Anne raised her head and gazed at the wall. She spoke as if she were dictating, in a monotone. “Everything, I suppose. Taking your notebook like that. Ruining your time here. Being rude today on the phone. Being the very bad person that I am …” Anne trailed off.

“Life doesn’t have to be an Iris Murdoch novel, Anne,” said Benedict after they had all been silent for a moment. “Nobody is really keeping track of bad and good like that in real life. We’re not all on a quest for goodness.”

“But they are! We should be!” Anne cried out. “I keep track! You don’t understand. I am
not a nice person.

“Yes, you are,” said Harriet. “Hold on. Victor’s not a nice person, but you really are.”

“No,” Anne said in a faraway voice. She seemed quite definite about this. “I’m a monster.” She had tuned them out completely.

“Earth to Anne, come in please,” intoned Harriet in an attempt to salvage the situation. “Hey—we have dinner rezzies at a place with a name like the Laughing Mushroom that was recommended in one of my guides.”

“Surely not,” said Anne in a more normal voice. She turned to look at Harriet. What a wonderful face. She couldn’t bear Harriet’s look of concern a moment longer. “It’s Geneva. Are you sure it isn’t called the Calculating Mushroom?”

Benedict raised his eyebrows at Harriet, and Anne glanced his way and caught him, and they all laughed, and the tension in the room began to dissipate, like a morning fog burning off in suddenly strong sunlight.

July 26

Anne’s desk was covered with little pink telephone message slips, though she was only ten minutes late for work this morning.
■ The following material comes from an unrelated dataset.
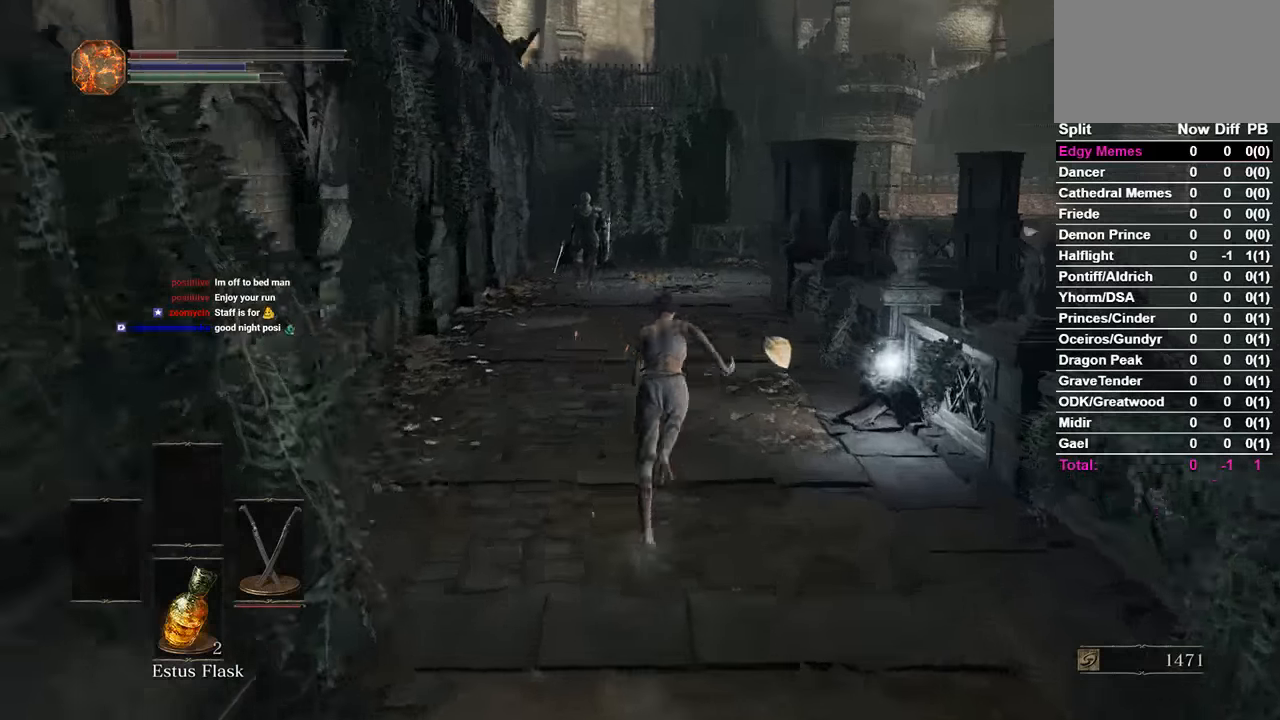
{"dt_ms": 500, "buttons": ["B"], "left_stick": "center", "right_stick": "center"}
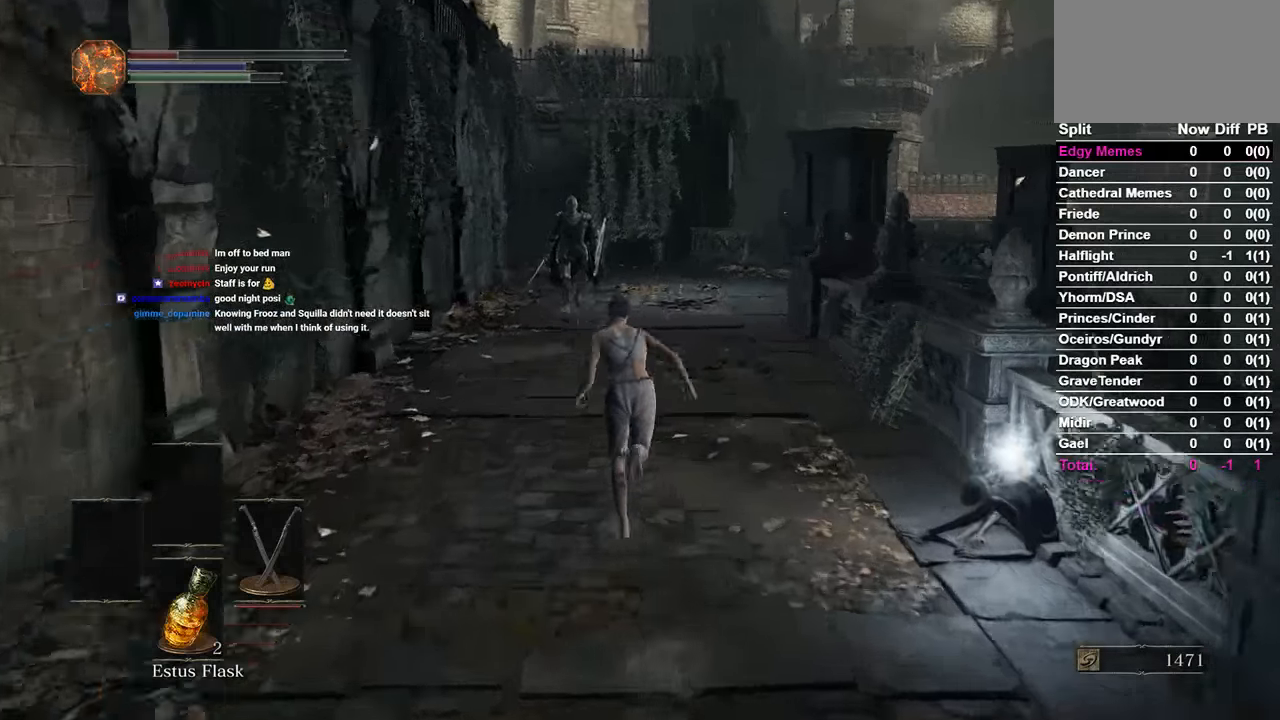
{"dt_ms": 500, "buttons": ["B"], "left_stick": "center", "right_stick": "center", "events": [[33, "right_stick", "down-right"], [167, "right_stick", "center"]]}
Miss Trout had an irritating habit of organizing Anne’s messages as though she were laying out a game of solitaire. Anne had asked her just to stack them in one place by the telephone, but this was apparently not a change of habit Miss Trout was prepared to undergo. She had stood patiently at the door to Anne’s windowless cubicle, listening to Anne rant on about her message slips while looking down, pushing wisps of limp hair ineffectively behind her ear, and chewing the ends of her blue-framed eyeglasses. Her pale moonface, which was covered with a spray of freckles, had an innocent-schoolgirl look that was deceptive. Miss Trout did not like Anne.

Anne knew that Victor played to good advantage Miss Trout’s slavish secretarial devotion in exchange for the very occasional lingering hand on her shoulder or passing caress of her surprisingly well-formed bottom. Miss Trout had referred more than once to the sole occasion nearly two years ago when she and Victor had worked late one night on a report and they had eaten sandwiches together at a conference table.

Miss Trout had nodded that she understood Anne’s wish
about the messages, but apparently the nod had not been meant to convey any intention on her part to change her ways. Anne suspected that Miss Trout was onto her affair with Victor; she suspected that Miss Trout deliberately spread the messages across her desk as a pink reproach, a silent but effective announcement to anyone happening by Anne’s office that she had been away from her desk for a very long time, and who knew where?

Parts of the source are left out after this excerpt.